Alexander deserves some applause as he's done nothing but good to try and carry on the Rockets winning tradition. It helps to know he is willing to spend alot of money to win... its so much easier to spend money when you're making tons.

The only thing I could imagine left to better the management pyramid is to hiring a world-class physical fitness and training staff. Maybe it's the excercise and/or diet that lead to injuries and/or lack of energy? *Shrug*


----------



## The_Franchise (Mar 30, 2003)

Nice post TManiAC.


TManiAC said:


> Daryl Morey is a money-maker.
> 
> In terms of franchise values, the list goes like this:
> 
> ...


Escalating revenues from the arrival of Yao have had Houston as the third most valuable franchise for some time now. Not sure where you got 11 from. Link

[qupte]In other words, he analyzes statistics such as FG%, Points Per Possession, Rebounding Rates, and Turnovers to determine the most efficient plays/player rotations against a specified team.
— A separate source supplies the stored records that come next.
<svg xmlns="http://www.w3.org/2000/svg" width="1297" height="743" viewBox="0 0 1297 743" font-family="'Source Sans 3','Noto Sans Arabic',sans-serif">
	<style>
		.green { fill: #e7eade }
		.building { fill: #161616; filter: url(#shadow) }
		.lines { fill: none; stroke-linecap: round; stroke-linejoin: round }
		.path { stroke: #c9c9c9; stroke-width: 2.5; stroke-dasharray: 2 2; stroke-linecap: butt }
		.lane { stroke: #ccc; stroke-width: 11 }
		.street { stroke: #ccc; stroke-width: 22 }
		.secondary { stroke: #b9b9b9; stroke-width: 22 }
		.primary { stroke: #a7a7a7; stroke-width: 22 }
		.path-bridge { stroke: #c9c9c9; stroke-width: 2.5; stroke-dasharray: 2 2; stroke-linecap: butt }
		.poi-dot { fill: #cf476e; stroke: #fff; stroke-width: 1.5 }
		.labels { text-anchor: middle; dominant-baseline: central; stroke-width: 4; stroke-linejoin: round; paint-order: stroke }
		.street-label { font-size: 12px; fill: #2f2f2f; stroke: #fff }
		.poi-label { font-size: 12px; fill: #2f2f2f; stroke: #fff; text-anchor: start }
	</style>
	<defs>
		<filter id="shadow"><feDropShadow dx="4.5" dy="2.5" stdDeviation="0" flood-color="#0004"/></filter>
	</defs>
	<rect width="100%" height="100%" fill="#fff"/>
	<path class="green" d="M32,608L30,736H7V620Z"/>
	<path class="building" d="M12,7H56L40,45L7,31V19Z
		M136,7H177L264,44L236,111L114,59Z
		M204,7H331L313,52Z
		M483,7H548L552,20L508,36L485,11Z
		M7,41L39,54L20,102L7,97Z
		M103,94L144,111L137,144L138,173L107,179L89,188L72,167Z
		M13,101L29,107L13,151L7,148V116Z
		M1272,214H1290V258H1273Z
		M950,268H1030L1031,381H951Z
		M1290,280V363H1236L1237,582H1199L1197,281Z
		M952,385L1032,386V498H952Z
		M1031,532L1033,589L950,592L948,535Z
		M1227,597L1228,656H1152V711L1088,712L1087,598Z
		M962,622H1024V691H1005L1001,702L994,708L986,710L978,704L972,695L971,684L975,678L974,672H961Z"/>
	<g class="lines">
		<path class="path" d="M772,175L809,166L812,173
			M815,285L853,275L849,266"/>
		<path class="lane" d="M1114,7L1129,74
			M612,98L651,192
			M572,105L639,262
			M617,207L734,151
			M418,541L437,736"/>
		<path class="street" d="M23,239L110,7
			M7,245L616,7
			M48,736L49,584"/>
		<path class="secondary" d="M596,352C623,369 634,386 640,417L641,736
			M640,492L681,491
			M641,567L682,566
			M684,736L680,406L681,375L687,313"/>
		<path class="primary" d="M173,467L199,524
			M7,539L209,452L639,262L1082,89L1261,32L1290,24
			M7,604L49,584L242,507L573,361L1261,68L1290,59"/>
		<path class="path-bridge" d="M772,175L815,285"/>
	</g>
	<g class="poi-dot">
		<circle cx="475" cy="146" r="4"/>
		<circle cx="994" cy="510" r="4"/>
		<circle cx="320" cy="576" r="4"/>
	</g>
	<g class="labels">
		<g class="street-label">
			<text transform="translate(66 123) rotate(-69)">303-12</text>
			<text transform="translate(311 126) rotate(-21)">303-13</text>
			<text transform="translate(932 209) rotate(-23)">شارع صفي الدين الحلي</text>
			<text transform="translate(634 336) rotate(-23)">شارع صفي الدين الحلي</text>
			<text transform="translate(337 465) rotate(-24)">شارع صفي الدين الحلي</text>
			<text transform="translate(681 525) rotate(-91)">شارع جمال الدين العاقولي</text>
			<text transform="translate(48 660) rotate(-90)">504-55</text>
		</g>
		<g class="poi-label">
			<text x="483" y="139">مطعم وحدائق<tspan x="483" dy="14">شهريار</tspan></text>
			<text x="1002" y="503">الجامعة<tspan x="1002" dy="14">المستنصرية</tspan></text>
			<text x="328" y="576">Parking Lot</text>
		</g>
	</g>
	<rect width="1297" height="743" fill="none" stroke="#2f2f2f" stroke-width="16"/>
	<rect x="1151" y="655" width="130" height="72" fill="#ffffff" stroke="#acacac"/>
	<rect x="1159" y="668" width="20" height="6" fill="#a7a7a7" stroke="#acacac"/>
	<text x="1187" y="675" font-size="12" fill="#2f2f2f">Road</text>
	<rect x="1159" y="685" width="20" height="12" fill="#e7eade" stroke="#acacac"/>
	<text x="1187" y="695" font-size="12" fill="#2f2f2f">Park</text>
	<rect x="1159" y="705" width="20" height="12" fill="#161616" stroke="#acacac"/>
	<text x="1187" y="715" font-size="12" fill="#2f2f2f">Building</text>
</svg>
As such, Morey advises Van Gundy to use Yao more heavily when Petro is playing, use Luther Head on Dwayne Wade early in the game, pick-and-roll against that team when they have this line-up, or something to that effect.[/quote]
One has to hope Van Gundy can drop the ego for a while and listen to a rookie GM. I know JVG loves looking at stats from games, but he doesn't necessarily make decisions based on statistics. He likes routine and control, flexibility is not one of his strengths.


----------



## TManiAC (Dec 19, 2004)

Mr. Roger's Cardigan said:


> Nice post TManiAC.
> 
> 
> Escalating revenues from the arrival of Yao have had Houston as the third most valuable franchise for some time now. Not sure where you got 11 from. Link
> ...


My source was Forbes 2005. Either way, Dawson has to retire at some point, I feel Alexander is moving with the right trend to help manage the far-reaching Houston Rockets... 
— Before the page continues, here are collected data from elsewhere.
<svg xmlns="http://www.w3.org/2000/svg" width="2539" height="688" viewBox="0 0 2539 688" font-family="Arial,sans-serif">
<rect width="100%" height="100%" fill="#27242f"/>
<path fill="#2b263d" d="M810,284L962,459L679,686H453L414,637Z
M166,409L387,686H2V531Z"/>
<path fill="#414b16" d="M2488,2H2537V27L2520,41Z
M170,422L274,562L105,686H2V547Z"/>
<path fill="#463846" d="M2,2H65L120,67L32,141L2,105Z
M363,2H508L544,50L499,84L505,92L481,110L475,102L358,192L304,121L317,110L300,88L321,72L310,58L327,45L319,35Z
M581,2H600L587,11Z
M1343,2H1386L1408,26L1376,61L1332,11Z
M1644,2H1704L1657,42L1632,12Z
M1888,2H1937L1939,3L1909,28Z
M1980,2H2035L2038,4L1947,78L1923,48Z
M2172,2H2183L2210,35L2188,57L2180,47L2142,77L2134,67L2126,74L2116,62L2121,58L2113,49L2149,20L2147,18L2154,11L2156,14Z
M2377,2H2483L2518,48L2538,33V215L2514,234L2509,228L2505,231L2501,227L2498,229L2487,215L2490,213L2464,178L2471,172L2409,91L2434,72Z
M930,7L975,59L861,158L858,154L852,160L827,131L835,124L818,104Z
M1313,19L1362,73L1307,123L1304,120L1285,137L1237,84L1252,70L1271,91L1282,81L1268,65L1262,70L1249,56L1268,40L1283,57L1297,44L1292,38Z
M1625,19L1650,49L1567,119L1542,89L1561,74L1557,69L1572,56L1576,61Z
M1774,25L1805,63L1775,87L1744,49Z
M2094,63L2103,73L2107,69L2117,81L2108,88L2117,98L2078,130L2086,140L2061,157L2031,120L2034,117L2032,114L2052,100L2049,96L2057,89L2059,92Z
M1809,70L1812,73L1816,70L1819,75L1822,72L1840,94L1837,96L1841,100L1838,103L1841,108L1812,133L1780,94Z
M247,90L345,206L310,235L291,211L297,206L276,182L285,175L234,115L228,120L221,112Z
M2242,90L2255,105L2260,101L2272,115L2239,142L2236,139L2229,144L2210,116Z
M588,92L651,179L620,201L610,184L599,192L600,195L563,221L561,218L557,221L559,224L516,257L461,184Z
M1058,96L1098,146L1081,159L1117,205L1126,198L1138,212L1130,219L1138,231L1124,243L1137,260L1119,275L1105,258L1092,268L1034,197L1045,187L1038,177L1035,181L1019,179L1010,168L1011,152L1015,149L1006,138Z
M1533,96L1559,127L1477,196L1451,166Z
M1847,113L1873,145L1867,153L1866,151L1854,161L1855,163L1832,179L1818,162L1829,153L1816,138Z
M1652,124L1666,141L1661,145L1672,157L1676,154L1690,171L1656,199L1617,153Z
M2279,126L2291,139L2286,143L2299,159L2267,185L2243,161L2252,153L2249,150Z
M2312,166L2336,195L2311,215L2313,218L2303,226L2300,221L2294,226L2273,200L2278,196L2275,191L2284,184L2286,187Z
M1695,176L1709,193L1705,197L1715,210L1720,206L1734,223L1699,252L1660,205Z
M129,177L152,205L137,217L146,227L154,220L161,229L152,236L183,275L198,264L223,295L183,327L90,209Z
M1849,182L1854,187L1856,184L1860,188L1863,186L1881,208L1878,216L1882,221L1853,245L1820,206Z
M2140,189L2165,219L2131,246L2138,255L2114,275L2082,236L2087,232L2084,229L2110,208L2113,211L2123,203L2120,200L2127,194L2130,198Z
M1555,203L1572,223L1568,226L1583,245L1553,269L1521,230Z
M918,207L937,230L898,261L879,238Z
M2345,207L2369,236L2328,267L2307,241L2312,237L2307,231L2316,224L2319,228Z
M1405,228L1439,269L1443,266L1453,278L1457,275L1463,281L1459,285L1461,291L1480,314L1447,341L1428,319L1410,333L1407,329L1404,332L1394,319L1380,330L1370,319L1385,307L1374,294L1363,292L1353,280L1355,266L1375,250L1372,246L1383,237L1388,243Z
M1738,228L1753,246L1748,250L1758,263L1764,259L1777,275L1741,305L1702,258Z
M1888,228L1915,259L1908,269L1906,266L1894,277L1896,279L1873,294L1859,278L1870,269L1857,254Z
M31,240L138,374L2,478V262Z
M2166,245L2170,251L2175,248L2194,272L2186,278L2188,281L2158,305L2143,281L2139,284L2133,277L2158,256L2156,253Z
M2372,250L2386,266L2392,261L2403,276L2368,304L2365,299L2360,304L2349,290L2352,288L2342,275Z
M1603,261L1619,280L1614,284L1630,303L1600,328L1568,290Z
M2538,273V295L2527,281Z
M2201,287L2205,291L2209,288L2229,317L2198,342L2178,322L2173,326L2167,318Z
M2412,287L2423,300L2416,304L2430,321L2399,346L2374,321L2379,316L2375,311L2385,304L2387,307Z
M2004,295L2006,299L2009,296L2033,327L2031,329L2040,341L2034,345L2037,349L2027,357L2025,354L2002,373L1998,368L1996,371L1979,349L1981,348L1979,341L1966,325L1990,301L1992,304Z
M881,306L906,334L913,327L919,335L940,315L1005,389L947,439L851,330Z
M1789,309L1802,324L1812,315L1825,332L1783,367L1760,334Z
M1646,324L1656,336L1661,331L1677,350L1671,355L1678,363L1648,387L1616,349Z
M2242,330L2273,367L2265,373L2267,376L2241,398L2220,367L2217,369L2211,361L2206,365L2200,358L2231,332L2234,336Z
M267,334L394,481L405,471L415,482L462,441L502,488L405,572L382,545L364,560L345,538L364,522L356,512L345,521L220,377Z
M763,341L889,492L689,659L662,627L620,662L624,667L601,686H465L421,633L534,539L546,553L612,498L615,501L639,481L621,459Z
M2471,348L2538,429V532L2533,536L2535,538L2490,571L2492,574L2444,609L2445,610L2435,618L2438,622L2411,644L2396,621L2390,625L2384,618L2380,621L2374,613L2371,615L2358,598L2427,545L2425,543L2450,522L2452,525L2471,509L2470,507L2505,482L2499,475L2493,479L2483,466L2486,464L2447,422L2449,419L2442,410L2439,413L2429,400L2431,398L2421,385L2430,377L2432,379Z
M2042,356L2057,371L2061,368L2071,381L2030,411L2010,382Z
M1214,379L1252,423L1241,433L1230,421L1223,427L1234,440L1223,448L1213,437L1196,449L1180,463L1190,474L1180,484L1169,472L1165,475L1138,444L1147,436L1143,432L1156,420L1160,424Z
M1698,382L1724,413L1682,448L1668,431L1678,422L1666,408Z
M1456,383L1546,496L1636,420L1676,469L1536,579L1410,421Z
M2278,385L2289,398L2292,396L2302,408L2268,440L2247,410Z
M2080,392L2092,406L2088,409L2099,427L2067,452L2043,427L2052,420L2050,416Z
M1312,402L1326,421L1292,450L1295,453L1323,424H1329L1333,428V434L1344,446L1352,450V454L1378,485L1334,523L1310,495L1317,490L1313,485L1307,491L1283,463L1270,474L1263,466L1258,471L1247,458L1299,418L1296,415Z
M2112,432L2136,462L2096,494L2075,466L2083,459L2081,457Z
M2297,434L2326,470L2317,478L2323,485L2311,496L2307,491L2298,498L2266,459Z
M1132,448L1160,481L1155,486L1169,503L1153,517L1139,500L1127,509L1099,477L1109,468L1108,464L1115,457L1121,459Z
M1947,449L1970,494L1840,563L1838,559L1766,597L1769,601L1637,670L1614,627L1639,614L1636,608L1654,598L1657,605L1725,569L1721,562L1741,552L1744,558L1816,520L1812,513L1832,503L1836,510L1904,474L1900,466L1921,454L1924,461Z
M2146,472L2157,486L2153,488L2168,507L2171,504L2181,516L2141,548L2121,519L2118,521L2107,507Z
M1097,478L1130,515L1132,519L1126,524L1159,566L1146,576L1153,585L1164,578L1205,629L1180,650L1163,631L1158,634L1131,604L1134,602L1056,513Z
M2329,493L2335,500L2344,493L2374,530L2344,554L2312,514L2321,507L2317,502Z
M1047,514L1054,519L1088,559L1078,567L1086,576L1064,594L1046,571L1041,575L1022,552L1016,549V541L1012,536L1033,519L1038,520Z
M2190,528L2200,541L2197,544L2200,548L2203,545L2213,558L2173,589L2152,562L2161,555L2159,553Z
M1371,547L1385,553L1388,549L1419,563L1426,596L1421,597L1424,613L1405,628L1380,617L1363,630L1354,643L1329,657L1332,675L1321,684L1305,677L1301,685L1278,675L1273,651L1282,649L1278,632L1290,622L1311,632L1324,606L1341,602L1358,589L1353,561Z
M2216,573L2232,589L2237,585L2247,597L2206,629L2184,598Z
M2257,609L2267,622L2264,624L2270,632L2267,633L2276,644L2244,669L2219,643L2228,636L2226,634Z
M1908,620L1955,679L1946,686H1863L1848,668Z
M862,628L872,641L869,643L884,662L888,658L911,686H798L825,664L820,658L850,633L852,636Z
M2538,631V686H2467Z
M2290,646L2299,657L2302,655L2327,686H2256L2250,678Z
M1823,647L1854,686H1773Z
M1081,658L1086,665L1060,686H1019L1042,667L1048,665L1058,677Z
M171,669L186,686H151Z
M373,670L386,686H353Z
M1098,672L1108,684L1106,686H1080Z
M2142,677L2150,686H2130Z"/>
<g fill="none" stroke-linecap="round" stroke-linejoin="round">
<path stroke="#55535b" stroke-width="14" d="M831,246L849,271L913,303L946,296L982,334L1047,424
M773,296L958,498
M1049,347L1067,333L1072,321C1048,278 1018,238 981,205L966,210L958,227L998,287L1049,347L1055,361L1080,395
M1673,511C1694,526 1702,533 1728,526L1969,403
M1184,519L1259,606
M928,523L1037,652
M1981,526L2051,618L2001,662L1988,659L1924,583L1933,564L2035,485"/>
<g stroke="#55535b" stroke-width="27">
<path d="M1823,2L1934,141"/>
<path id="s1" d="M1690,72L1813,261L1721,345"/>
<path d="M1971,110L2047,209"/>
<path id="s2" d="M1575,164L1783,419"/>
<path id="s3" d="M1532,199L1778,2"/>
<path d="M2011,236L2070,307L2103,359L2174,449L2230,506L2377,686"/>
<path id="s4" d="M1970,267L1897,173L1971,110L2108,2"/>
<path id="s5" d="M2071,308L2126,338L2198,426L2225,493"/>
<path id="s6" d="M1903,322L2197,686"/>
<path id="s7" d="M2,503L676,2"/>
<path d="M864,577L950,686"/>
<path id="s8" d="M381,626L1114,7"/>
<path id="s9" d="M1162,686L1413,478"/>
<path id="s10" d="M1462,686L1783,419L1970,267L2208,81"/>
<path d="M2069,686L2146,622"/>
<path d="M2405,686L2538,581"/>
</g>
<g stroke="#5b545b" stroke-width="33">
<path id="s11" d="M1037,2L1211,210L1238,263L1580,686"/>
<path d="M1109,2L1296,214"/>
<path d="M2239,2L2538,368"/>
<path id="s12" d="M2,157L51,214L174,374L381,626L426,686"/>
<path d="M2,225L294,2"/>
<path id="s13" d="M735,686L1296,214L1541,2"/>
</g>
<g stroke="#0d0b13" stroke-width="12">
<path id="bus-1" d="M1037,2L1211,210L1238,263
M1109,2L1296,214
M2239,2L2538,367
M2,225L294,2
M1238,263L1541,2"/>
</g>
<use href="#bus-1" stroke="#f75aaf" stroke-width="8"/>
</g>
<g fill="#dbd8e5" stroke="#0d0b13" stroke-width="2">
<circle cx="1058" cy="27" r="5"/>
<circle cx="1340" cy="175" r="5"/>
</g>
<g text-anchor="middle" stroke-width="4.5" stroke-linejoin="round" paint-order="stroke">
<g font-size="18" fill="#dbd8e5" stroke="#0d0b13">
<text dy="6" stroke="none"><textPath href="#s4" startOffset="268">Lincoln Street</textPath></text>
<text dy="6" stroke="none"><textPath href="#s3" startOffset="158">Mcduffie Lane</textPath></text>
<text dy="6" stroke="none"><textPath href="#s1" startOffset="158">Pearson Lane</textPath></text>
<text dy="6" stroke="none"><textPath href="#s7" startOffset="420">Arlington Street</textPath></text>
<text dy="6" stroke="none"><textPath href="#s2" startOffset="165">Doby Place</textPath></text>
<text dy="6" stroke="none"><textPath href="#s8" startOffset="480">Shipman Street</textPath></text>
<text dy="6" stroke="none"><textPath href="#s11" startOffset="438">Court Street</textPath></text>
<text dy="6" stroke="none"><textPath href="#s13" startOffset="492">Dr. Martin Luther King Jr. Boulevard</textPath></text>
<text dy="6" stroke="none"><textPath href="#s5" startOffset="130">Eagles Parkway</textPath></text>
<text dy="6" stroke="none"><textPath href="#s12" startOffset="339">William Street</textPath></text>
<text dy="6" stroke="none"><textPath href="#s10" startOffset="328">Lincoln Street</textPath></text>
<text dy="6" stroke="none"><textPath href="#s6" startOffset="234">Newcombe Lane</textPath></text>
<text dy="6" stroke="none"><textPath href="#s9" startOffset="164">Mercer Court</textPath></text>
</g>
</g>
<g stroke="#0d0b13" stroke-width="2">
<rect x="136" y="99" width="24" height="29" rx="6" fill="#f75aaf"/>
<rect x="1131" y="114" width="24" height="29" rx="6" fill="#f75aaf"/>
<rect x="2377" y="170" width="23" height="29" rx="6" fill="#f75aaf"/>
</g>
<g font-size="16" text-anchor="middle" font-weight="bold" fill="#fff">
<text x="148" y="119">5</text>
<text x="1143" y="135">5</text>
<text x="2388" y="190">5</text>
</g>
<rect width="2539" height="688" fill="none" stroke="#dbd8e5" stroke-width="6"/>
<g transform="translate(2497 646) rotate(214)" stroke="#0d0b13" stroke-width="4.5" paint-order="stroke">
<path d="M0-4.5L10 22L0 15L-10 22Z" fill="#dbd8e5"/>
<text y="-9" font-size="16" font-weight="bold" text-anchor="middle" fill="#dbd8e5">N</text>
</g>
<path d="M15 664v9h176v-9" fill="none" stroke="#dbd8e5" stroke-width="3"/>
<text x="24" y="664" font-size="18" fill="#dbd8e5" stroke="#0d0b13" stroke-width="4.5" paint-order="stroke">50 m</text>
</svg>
As for Van Gundy and his ego.. Im sure this season has been humbling to a degree. I think that Moreys influence on our coaching, if any, would be small in comparison to the influence he would have on every other aspect of our franchise.


----------



## Pasha The Great (Apr 9, 2005)

[/QUOTE] I feel Alexander is moving with the right trend to help manage the far-reaching Houston Rockets...


> But what if this new guy gets rid of mcgrady?? that would be the most devestating move ever.


----------



## Demiloy (Nov 4, 2005)

Pasha The Great said:


> But what if this new guy gets rid of mcgrady?? that would be the most devestating move ever.


 How about giving him the benefit of the doubt?


----------



## Gotham2krazy (Nov 22, 2005)

> “The core dynamics of the sports franchise are: you win, you optimise your business, this generates ticket sales, creates resources which you spend on higher quality players, and, in turn, allows you to win more often,” Morey says.


This guy doesn't sound like he's going to last, that quote has to be the most ridiculously dumb quote I've ever read. Money does not generate wins, i.e. across the river from my house (home of the Knicks).


----------



## HayesFan (Feb 16, 2006)

Gotham2krazy said:


> This guy doesn't sound like he's going to last, that quote has to be the most ridiculously dumb quote I've ever read. Money does not generate wins, i.e. across the river from my house (home of the Knicks).


Basically what I think he was saying was.. .that if you win, you create excitement and sell tickets, which in turn makes money to afford "better" players, which in turn help you to win. Its like a catch twenty two.


----------



## Premier (Oct 30, 2003)

I've never heard of Daryl Morey or his (former) role with the Boston Celtics.


----------



## edyzbasketball (Nov 16, 2005)

Bless CD. We shall miss him.


----------



## chn353 (Mar 12, 2006)

CD did alot of great for the team.. by bringing in tmac, it has really changed the rockets

this new guy morey better not screw things up, if he does something stupid imma prob fly to houston n punch him


----------



## Minstrel (Dec 31, 2002)

Gotham2krazy said:


> This guy doesn't sound like he's going to last, that quote has to be the most ridiculously dumb quote I've ever read. Money does not generate wins, i.e. across the river from my house (home of the Knicks).


You need money to afford championship players. Money doesn't guarantee that you'll get championship players.

It's a necessity for winning but not a guarantee of winning.


----------